Auszug:
____________________

So zog meine Großmutter, Marie Wesselmann auf den Hof Eickhoff, vormals Dücker, postalisch: Ascheloh Nummer 7. Etwas weniger als ein Jahr lang war der Hof nun in der Hand zweier Frauen, unterstützt bloß von einem 90-jährigen Heuerling, das Matriarchat zog ein, misstrauisch von der Nachbarschaft beäugt und neidisch von den Cousinen meiner Oma, die beim Nichten-Casting leer ausgegangen waren. Niemand weiß in unserer Familie zu sagen, wie und wann die 22 Jahre junge Marie ihren Gatten kennenlernte. Ich stelle mir vor, wie sie über Monate hinweg eine der begehrtesten Junggesellinnen der Bauernschaft war, denn wer sie ehelichte, käme zugleich an einen großen Bauernhof mit geiler neuer Scheune! Die unverheirateten und nicht erbberechtigten Söhne müssen Schlange gestanden haben, doch in unserer Familiengeschichte ist nichts überliefert über die erste Staffel der Castingshow »Frau sucht Bauer« mit der jungen Marie in der Hauptrolle. Dafür, dass die Herren Schlange standen, spricht, dass es am Ende ein knapp 30-jähriger Bauerssohn aus dem weit entlegenen, also knapp 14 Kilometer entfernten Vilsendorf war, der Herz und Hof der teutonischen Bachelorette eroberte. Am 20. August des Jahres 1919, nicht mal ein Jahr nach dem Grippetod des Hoferben, ehelichte Marie Wesselmann ihren Gatten Wilhelm Surmann. Das zehnmonatige Matriarchat auf dem Hof war zu Ende, die Surmann-Dynastie auf Gemarkung Ascheloh Nummer 7 hatte begonnen. Marie Surmann gebar sechs Söhne, den jüngsten - den Hoferben - als überraschenden Nachzügler im schwangerschaftlich hoch gewagten Alter von 47 Jahren: meinen Vater. 1972 heiratete dieser die Tochter eines Bonbonkochers, noch im selben Jahr wurde ich geboren.
Und wenn es nun eine Antwort auf die Frage gibt, wer von einer Pandemie profitiert, dann ist es diese: Ich.
Ich verdanke meine Existenz der Spanischen Grippe. In der derzeit beliebten Serie »Dark« könnte jemand zurückreisen ins Jahr 1918, den frisch an Grippe Erkrankten ein paar Tamiflu verabreichen, sie überlebten, und ich wäre nie geboren worden.
Ich habe meine Existenz der Spanischen Grippe zu verdanken. Ich bin Gewinner der Pandemie. Ich bin Bill Gates.

____________________

Bereitgestelltes Material:

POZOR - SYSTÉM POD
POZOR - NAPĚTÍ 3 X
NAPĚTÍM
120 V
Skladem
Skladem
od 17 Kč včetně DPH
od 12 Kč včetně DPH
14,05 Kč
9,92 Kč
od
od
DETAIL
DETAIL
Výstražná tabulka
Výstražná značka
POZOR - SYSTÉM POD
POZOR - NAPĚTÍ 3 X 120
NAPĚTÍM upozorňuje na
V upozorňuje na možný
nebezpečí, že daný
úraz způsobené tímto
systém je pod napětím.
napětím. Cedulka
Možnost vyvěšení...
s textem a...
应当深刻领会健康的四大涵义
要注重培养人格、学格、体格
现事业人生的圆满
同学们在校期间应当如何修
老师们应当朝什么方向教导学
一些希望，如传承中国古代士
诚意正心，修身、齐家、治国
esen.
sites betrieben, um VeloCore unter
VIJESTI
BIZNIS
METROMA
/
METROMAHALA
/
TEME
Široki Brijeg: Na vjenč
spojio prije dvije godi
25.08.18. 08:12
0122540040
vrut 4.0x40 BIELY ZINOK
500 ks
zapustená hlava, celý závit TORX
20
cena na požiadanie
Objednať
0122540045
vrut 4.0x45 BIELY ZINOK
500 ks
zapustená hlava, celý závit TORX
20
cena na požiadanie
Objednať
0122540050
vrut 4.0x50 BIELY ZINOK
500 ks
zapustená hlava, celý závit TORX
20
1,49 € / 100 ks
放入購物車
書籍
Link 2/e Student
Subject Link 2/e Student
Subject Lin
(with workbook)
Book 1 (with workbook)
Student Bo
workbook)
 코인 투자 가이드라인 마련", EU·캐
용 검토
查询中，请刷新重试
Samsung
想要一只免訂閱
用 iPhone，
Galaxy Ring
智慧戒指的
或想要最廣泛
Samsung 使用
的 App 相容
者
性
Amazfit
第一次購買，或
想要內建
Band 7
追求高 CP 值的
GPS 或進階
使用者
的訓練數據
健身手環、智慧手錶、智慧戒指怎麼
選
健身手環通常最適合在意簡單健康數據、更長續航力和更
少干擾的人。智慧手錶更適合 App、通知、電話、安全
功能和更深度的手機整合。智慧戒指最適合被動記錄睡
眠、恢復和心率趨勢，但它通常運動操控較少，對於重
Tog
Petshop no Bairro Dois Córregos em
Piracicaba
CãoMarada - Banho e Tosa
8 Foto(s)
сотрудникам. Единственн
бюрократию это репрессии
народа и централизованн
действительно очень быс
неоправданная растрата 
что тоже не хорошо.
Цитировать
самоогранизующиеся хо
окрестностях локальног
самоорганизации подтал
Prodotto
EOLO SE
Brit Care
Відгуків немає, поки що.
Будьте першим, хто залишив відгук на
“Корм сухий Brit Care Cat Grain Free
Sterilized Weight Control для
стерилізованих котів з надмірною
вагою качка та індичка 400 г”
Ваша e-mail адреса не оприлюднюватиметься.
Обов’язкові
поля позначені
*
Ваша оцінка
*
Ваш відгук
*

____________________

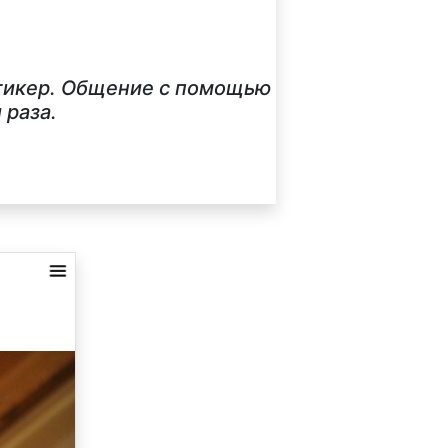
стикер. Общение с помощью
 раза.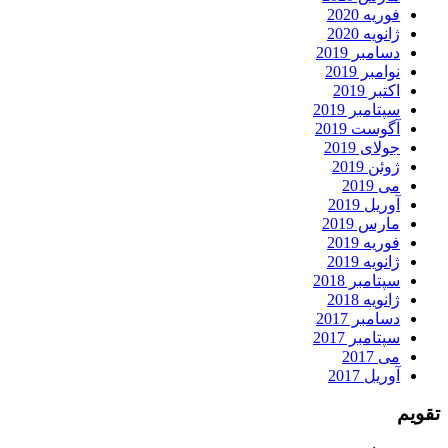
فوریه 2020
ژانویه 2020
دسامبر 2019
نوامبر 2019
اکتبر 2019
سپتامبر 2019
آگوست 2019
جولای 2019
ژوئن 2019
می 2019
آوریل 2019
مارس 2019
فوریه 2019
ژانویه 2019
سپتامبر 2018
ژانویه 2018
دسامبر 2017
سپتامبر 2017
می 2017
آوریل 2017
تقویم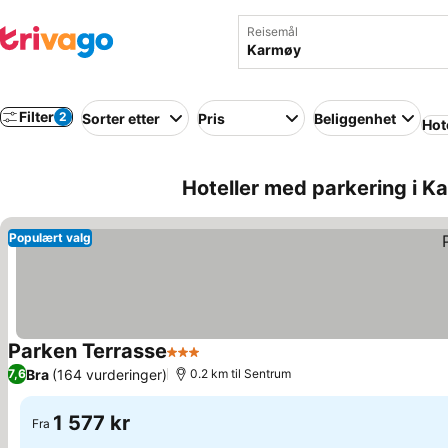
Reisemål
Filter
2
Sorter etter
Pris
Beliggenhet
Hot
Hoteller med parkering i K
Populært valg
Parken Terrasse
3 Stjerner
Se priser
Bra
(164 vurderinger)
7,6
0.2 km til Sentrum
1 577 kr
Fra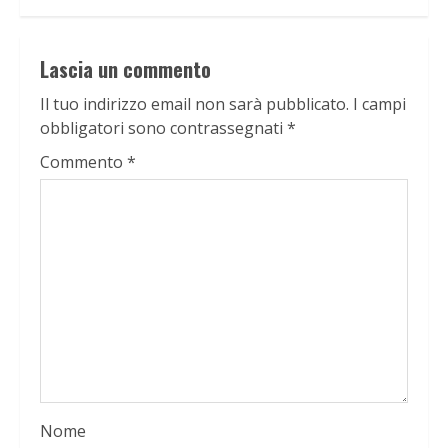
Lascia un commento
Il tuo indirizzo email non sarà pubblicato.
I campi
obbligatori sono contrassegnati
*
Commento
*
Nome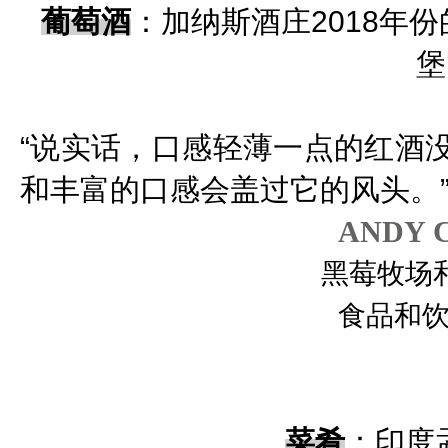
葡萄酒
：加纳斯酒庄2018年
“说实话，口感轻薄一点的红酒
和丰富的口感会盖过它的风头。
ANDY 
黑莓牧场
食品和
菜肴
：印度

____________________

Aufgabe A:
Nenne alle Altersangaben im Auszug und gib jeweils an, auf wen sie sich beziehen.
Aufgabe B:
An welchem Tag heirateten Marie Wesselmann und Wilhelm Surmann laut dem Auszug?
Aufgabe C:
Warum stellt man sich im Auszug vor, Marie sei eine der begehrtesten Junggesellinnen der Bauernschaft gewesen?
Verwende ausschließlich den Auszug.

Lösung A:
- 90 Jahre: der Heuerling, der die beiden Frauen auf dem Hof unterstützte
- 22 Jahre: Marie Wesselmann
- knapp 30 Jahre: der Bauerssohn aus Vilsendorf, Wilhelm Surmann
- 47 Jahre: Marie Surmann bei der Geburt ihres jüngsten Sohnes

Lösung B:
Am 20. August 1919.

Lösung C:
Wer sie heiratete, wäre zugleich an einen großen Bauernhof mit einer neuen Scheune gekommen.